A história passa-se entre 2011 e 2013 e segue cinco jovens daquela favela, cujas vidas são transformadas pela instalação da Unidade de Polícia Pacificadora (UPP).
O livro está dividido em três partes – antes, durante e depois da chegada da UPP – e o enredo inspira-se nos anos em que Geovani morou na Rocinha e viveu com expectativa a chegada daquela unidade e as suas consequências no dia-a-dia.
O ‘gatilho’ para a história foi o aumento da violência policial no Rio de Janeiro nos últimos cinco anos, que o levaram a pensar numa perspetiva histórica, de como essa violência policial foi escalonando na cidade e quais foram os eventos principais que empurraram aquela população “para o buraco onde vive hoje”, descreveu, acrescentando que tinha em mente outras ideias, mas o momento social, político e histórico que se vivia acabou por direcioná-lo para esta história.
O escritor recordou a “chacina do Jacarezinho” (operação da polícia civil naquela favela, em maio de 2021, que resultou na morte de 29 pessoas), e como os moradores, meses depois, ergueram um pequeno memorial com o nome das pessoas mortas, que a polícia militar destruiu.
“É um Estado que mata a sua população e depois mata de novo, matando o direito à memória. O livro é algo que a polícia não acessa, não consegue destruir. Já está para sair em cinco países e circulando no Brasil. A imposição da arte em cima desse desejo pela memória, dessa necessidade da construção da memória e também de propor novos imaginários para esse território” está na base deste romance.
Para Geovani “é muito importante ver fotos da Rocinha no caderno da cultura, no caderno da arte” da imprensa, como tem acontecido desde o lançamento do livro, “colocando novas possibilidades para aquele território e aquelas pessoas”.
A recepção que o livro tem tido, nomeadamente nas favelas e nas escolas, onde muitos professores estão a adotá-lo, é grande e abarca públicos distintos, criando uma ponte entre os alunos e a literatura, destaca.
O autor olha para o seu trabalho como 100% autobiográfico, porque a escolha de um personagem, de um cenário e de uma situação já fala da sua biografia, de quem é, de como cresceu, como se educou e como aprendeu a absorver essas questões.

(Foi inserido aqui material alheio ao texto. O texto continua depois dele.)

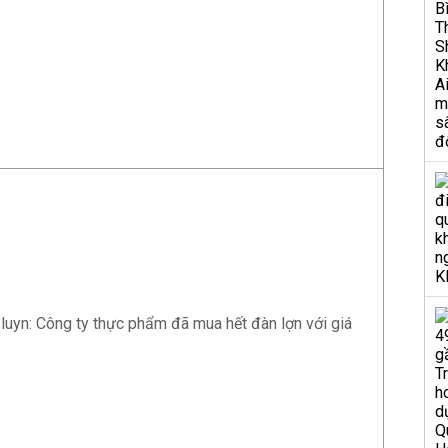
u luyn: Công ty thực phẩm đã mua hết đàn lợn với giá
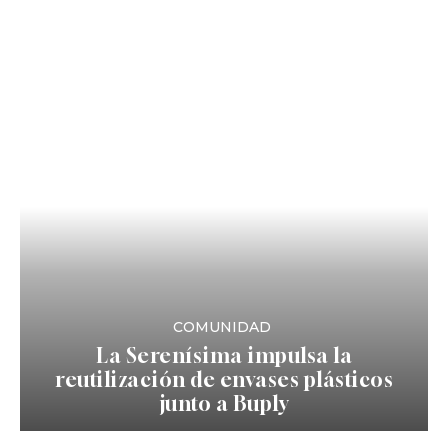
COMUNIDAD
La Serenísima impulsa la
reutilización de envases plásticos
junto a Buply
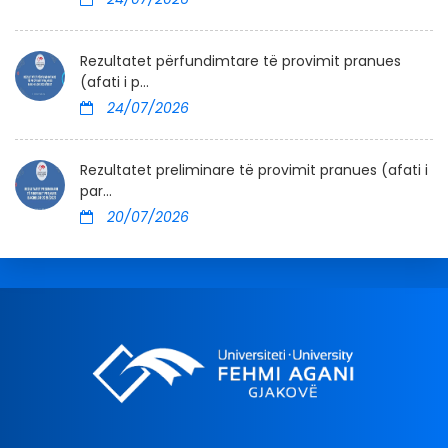
Rezultatet përfundimtare të provimit pranues
(afati i p...
24/07/2026
Rezultatet preliminare të provimit pranues (afati i
par...
20/07/2026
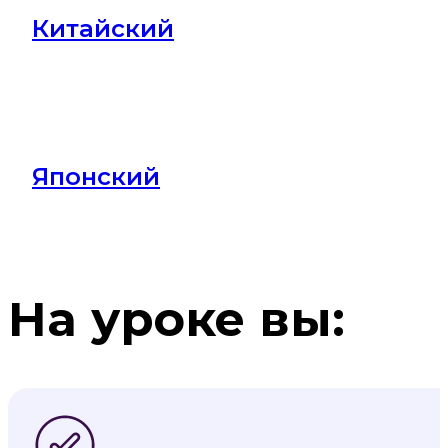
Китайский
Японский
На уроке вы:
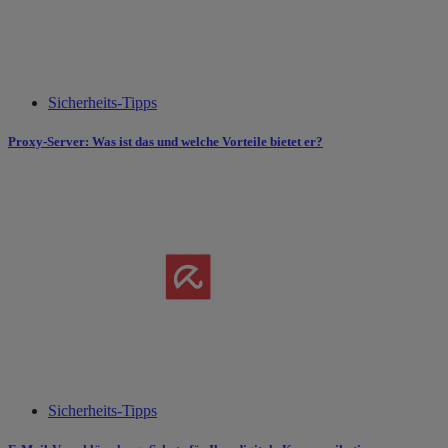
Sicherheits-Tipps
Proxy-Server: Was ist das und welche Vorteile bietet er?
Sicherheits-Tipps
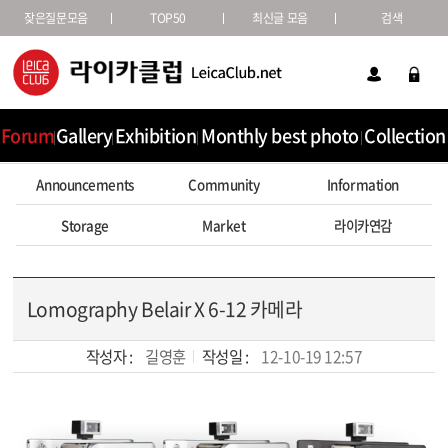
잦은질문모음
TOP50
최신글 모음
검색
Forum
Gallery
Exhibition
Monthly best photo
Collection
Announcements
Community
Information
Storage
Market
라이카연감
Lomography Belair X 6-12 카메라
작성자 :
길영훈
작성일 :
12-10-19 12:57
본문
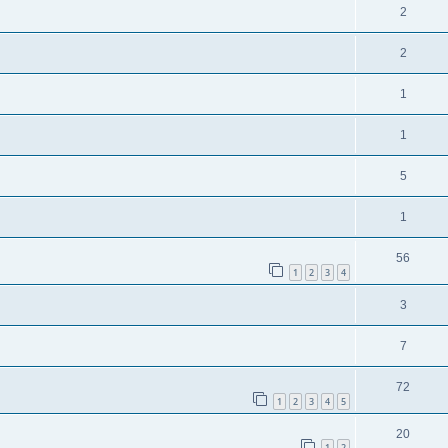
2
2
1
1
5
1
56
1
2
3
4
3
7
72
1
2
3
4
5
20
1
2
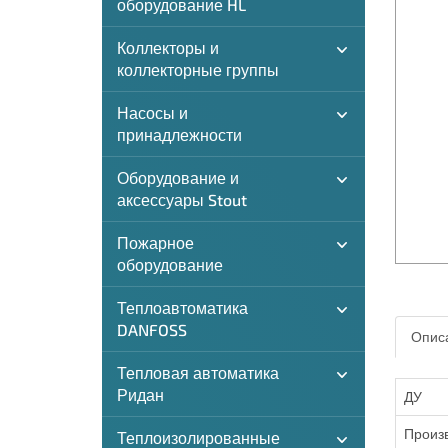
оборудование HL
Коллекторы и
коллекторные группы
Насосы и
принадлежности
Оборудование и
аксессуары Stout
Пожарное
оборудование
Теплоавтоматика
DANFOSS
Описа
Тепловая автоматика
Ридан
ДУ
Произв
Теплоизолированные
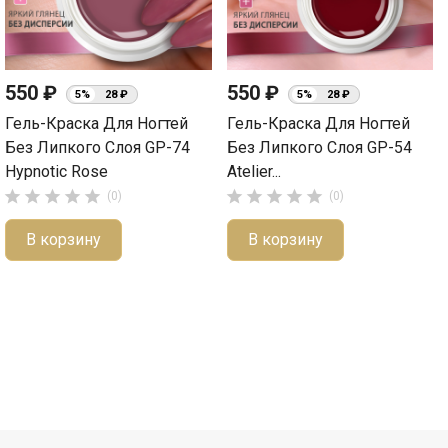
550 ₽
550 ₽
5%
28 ₽
5%
28 ₽
Гель-Краска Для Ногтей
Гель-Краска Для Ногтей
Без Липкого Слоя GP-74
Без Липкого Слоя GP-54
Hypnotic Rose
Atelier...










(0)
(0)
В корзину
В корзину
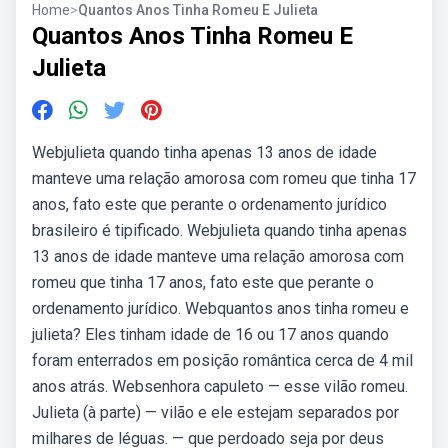
Home
>
Quantos Anos Tinha Romeu E Julieta
Quantos Anos Tinha Romeu E
Julieta
Webjulieta quando tinha apenas 13 anos de idade
manteve uma relação amorosa com romeu que tinha 17
anos, fato este que perante o ordenamento jurídico
brasileiro é tipificado. Webjulieta quando tinha apenas
13 anos de idade manteve uma relação amorosa com
romeu que tinha 17 anos, fato este que perante o
ordenamento jurídico. Webquantos anos tinha romeu e
julieta? Eles tinham idade de 16 ou 17 anos quando
foram enterrados em posição romântica cerca de 4 mil
anos atrás. Websenhora capuleto — esse vilão romeu.
Julieta (à parte) — vilão e ele estejam separados por
milhares de léguas. — que perdoado seja por deus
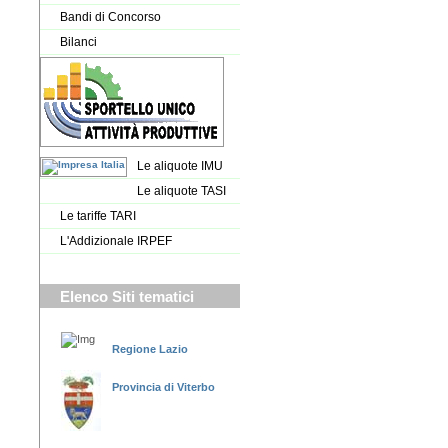
Bandi di Concorso
Bilanci
Le aliquote IMU
Le aliquote TASI
Le tariffe TARI
L'Addizionale IRPEF
Elenco Siti tematici
Regione Lazio
Provincia di Viterbo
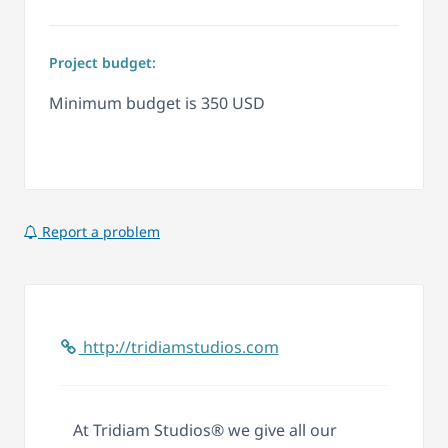
Project budget:
Minimum budget is 350 USD
Report a problem
http://tridiamstudios.com
At Tridiam Studios® we give all our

“Não consigo diferenciar essas duas coisas porque mesmo quando invento a história (…), a realidade está ali, enquanto motor para a minha imaginação, para a minha perceção das coisas, para a minha leitura social estrutural”, e “todos os personagens sou eu, inclusive os ruins, inclusive os policiais, porque é a maneira como eu olho para eles e não como eles são”, explicou.
A experiência que viveu na Rocinha e a violência de que foi vítima convenceu-o de que o combate ao tráfico de droga é mais nocivo do que o consumo, e foi isso que quis dizer no livro, que “a repressão causa mais vítimas irreversíveis do que o próprio consumo”.
“Já tive uma arma apontada para mim várias vezes por ser usuário de drogas, nunca estive nem próximo de ter uma ‘overdose’, com nenhum tipo de substância. Eu costumo dizer que a maconha, e as drogas em geral, não são proibidas no Brasil. É proibido ser preto no Brasil, porque outras pessoas consomem droga com uma naturalidade muito grande e com qualidade melhor”, afirma o escritor.
“Isso é mais uma violência estatal. Fazer uma distinção social até das substancias ilegais. Foi isso que quis dizer com este livro. Esse é o tema principal, a estrutura que segura o romance”.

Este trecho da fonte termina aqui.